Provided information section start

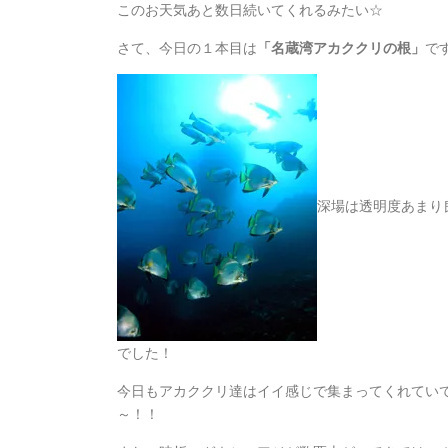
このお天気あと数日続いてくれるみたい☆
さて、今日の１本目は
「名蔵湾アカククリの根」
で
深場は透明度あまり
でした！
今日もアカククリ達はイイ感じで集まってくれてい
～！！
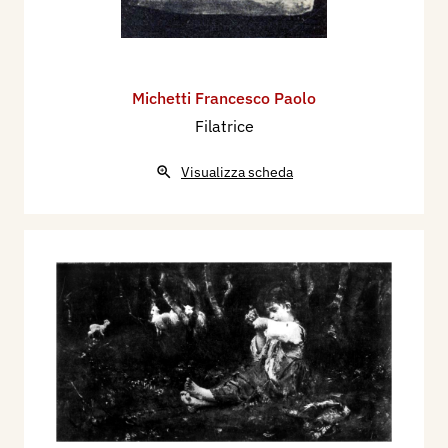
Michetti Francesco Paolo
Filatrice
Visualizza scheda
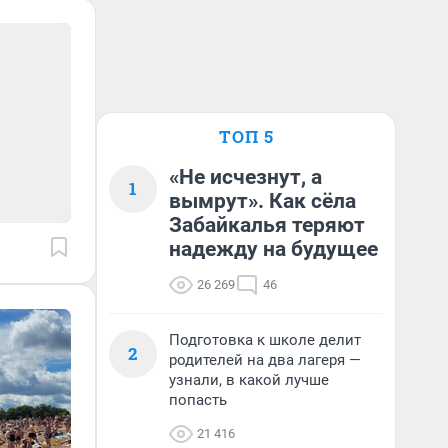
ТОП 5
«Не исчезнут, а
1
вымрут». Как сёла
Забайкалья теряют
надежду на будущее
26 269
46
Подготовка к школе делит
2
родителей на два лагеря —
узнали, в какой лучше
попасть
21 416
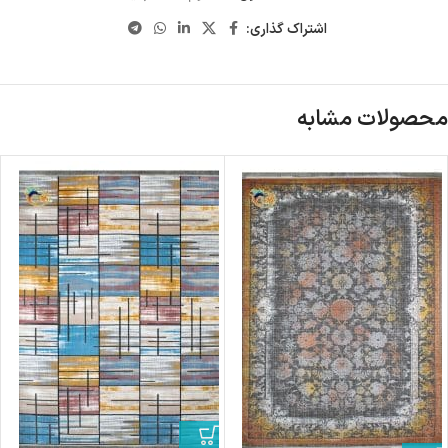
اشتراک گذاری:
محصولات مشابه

Provided information section end
Provided information section start

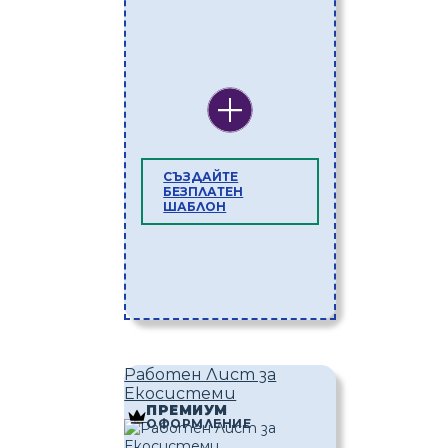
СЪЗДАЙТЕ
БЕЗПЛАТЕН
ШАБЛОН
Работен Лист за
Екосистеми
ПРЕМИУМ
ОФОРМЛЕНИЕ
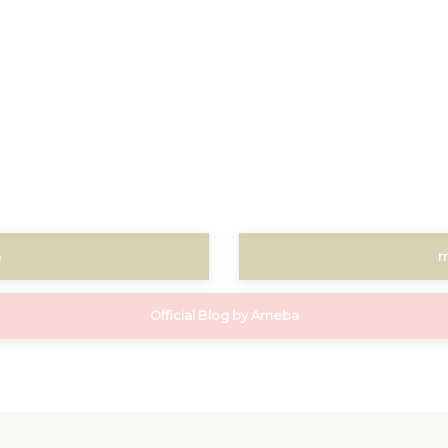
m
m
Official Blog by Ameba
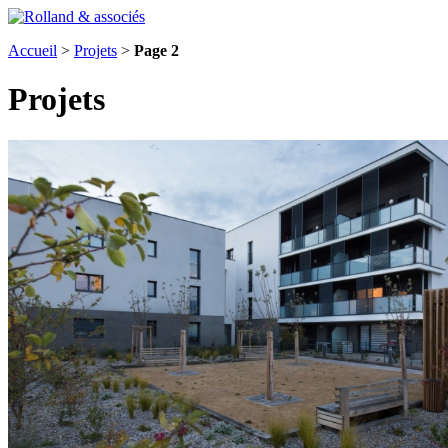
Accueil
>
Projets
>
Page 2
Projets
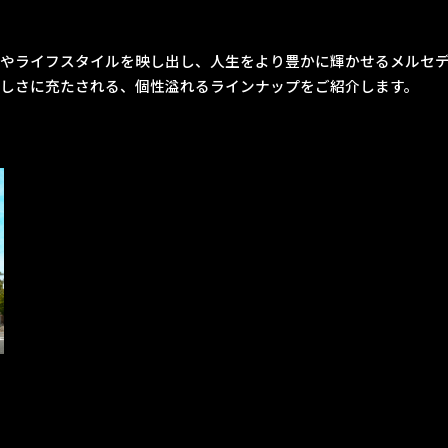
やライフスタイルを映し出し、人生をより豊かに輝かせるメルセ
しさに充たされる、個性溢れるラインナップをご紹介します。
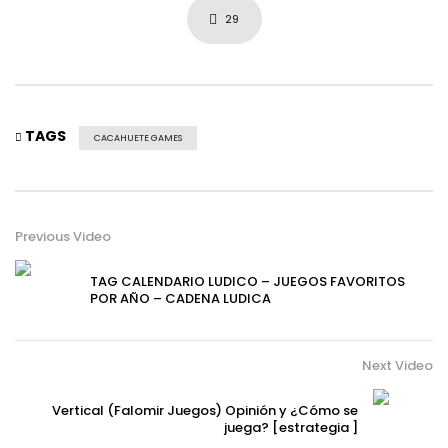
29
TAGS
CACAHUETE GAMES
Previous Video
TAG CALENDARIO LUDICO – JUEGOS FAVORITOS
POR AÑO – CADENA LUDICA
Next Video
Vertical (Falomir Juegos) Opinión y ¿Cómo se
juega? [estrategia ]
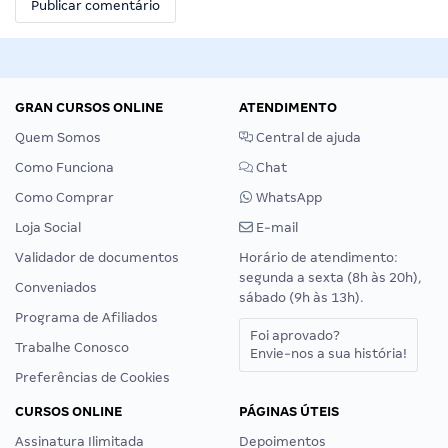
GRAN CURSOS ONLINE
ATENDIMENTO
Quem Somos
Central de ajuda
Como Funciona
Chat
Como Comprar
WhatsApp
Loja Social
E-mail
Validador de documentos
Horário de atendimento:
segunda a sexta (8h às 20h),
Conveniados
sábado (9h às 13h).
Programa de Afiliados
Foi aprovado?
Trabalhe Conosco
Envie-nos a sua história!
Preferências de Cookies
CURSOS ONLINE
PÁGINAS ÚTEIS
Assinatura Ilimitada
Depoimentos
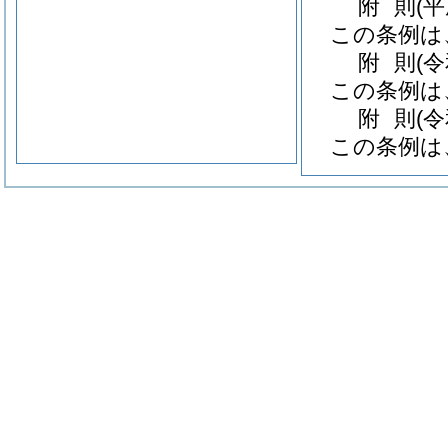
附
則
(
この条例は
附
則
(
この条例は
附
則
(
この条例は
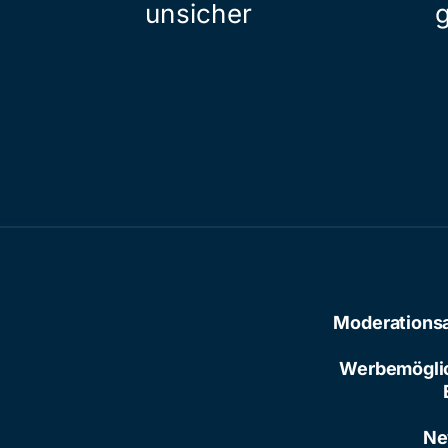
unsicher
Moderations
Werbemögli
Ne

Provided information section end

■ **Problem to solve**
Turn everything from the line with "このお天気あと数日続いてくれるみたい☆" down to the line with "Visualizza scheda" into a JSON list of strings, one per line, skipping blank lines. Leave the pictures out.

■ **Output for this task**
[
  "このお天気あと数日続いてくれるみたい☆",
  "さて、今日の１本目は",
  "「名蔵湾アカククリの根」",
  "で",
  "深場は透明度あまり",
  "でした！",
  "今日もアカククリ達はイイ感じで集まってくれてい",
  "～！！",
  "Michetti Francesco Paolo",
  "Filatrice",
  "Visualizza scheda"
]